Elle appuya sa tête contre le cœur bouleversé de cet homme qui lui embrassait les mains, et, dans un anéantissement délicieux de tout son être, elle murmura :

— Ne voudriez-vous même pas de moi pour votre servante ?

— Oh ! tais-toi donc ! Allons ! nous serions bien sots de nous séparer, puisque nous nous retrouvons. Dis-moi, ma chérie, me suivrais-tu au diable si je voulais t’emporter ? Je suis obligé de partir pour un vilain pays brûlant où rugissent tes sœurs, les lionnes ! Te déplairait-il d’aller en Afrique avec moi ?

— Dans un désert, avec vous ?… avec toi !… ce serait un rêve trop charmant, et je ne suis plus digne d’aucun amour.

— Tu es libre, absolument libre, n’est-ce pas ?

— Oui, mais vous le regretterez !… Nous sommes très loin l’un de l’autre, je le devine bien, et je suis une fille si mal élevée.

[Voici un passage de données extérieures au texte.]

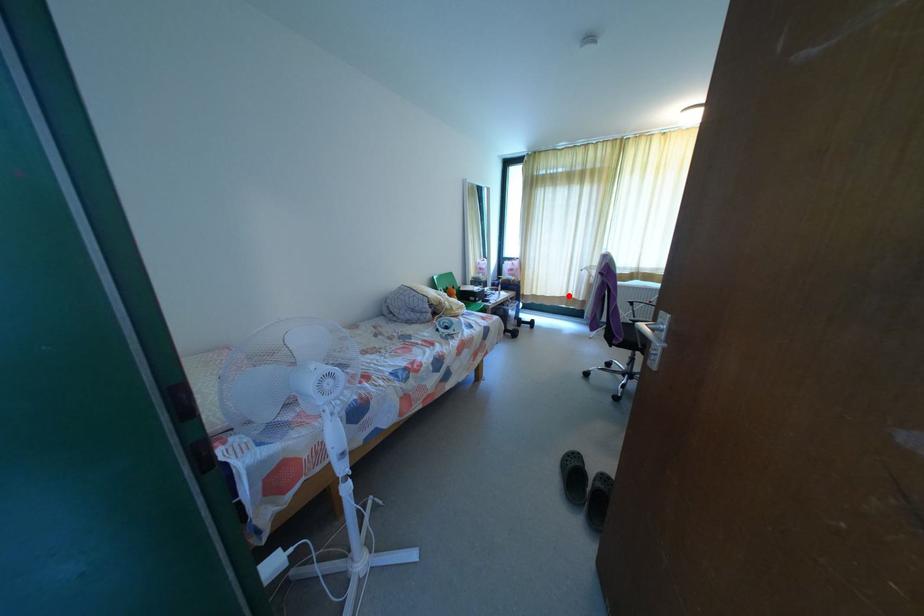
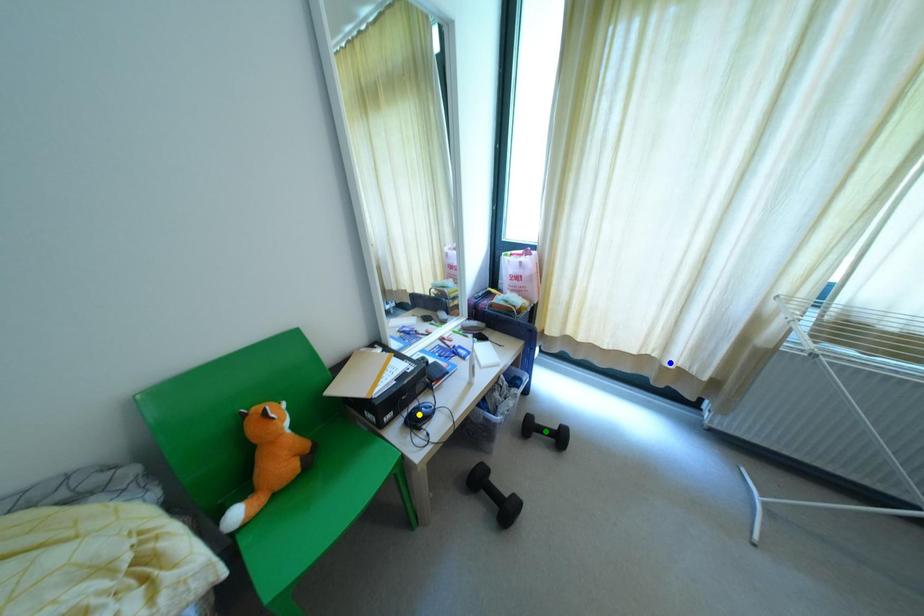
Question: I am providing you with two images of the same scene from different viewpoints. A red point is marked on the first image. You are given multiple points on the second image. Which point in image 2 is actually the same real-world point as the red point in image 1?

Choices:
 (A) yellow point
 (B) green point
 (C) blue point

Answer: (C)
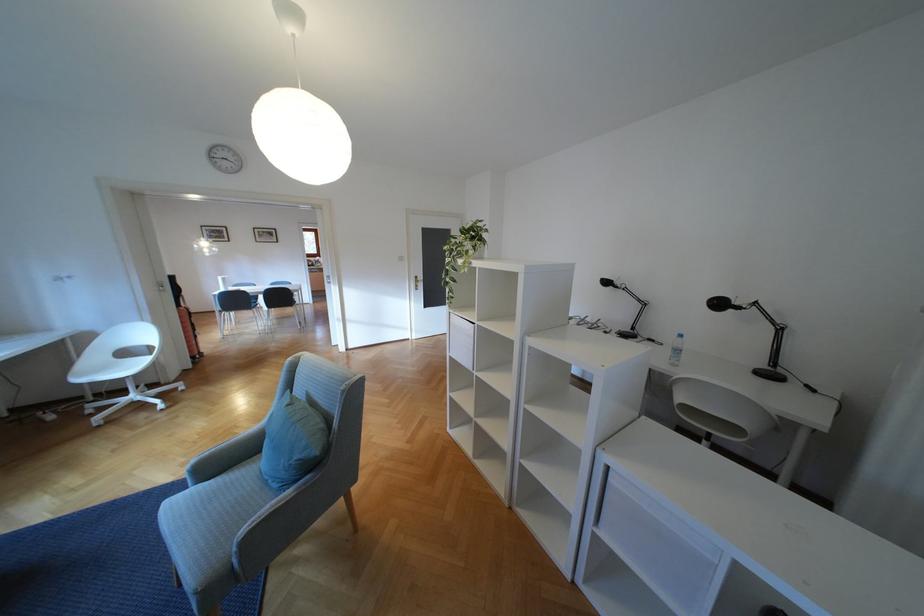
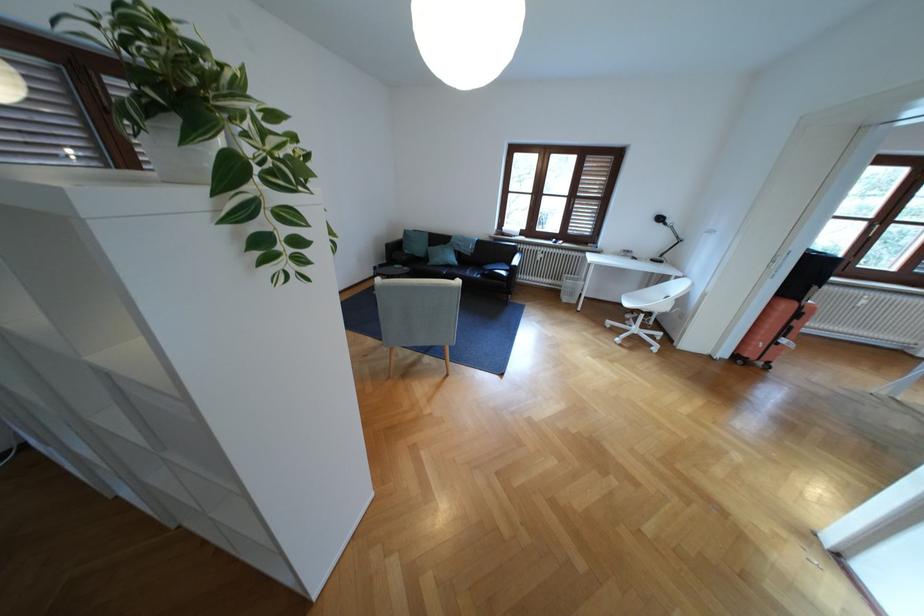
The point at (108, 419) is marked in the first image. Where is the corresponding point in the second image?

(618, 323)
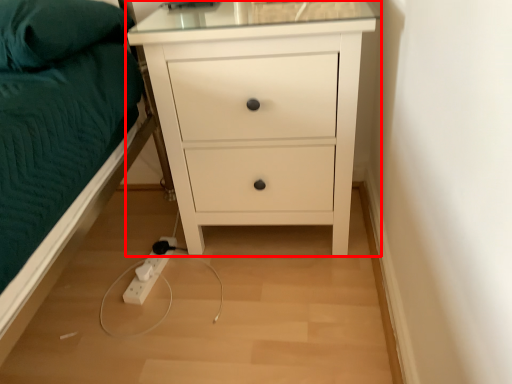
Question: From the image's perspective, what is the correct spatial positioning of chest of drawers (annotated by the red box) in reference to pillow?

Choices:
 (A) below
 (B) above

Answer: (A)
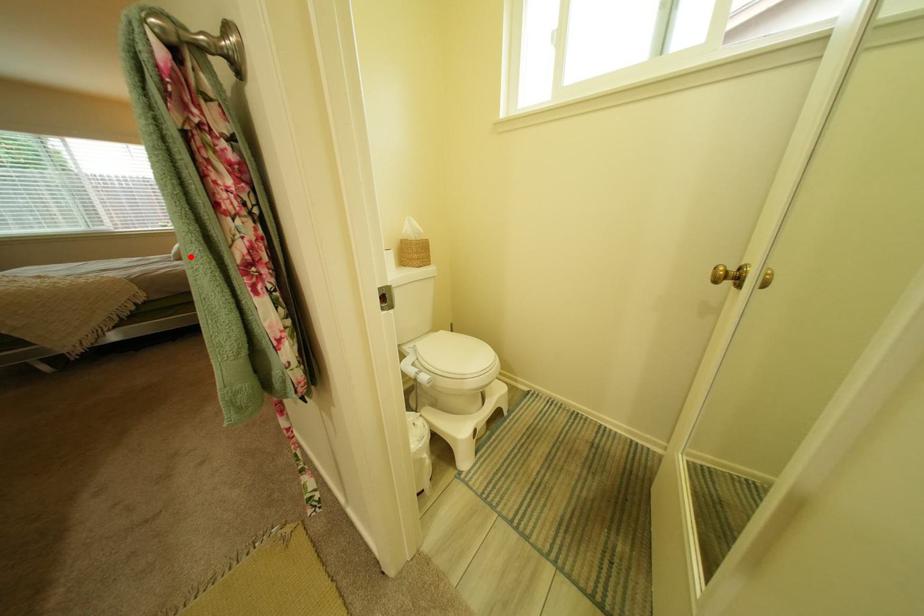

Elle avait souri, elle avait parlé, puis elle pleurait de joie, l’enveloppant de ses bras blancs, duvetés d’un soyeux duvet brun comme d’une ombre de fourrure.

— Je t’adore ! fit-il, vaincu, s’agenouillant devant le grand lit de courtisane tout doré, tout chatoyant, et pourtant si pauvre dans son élégance de princesse des rues.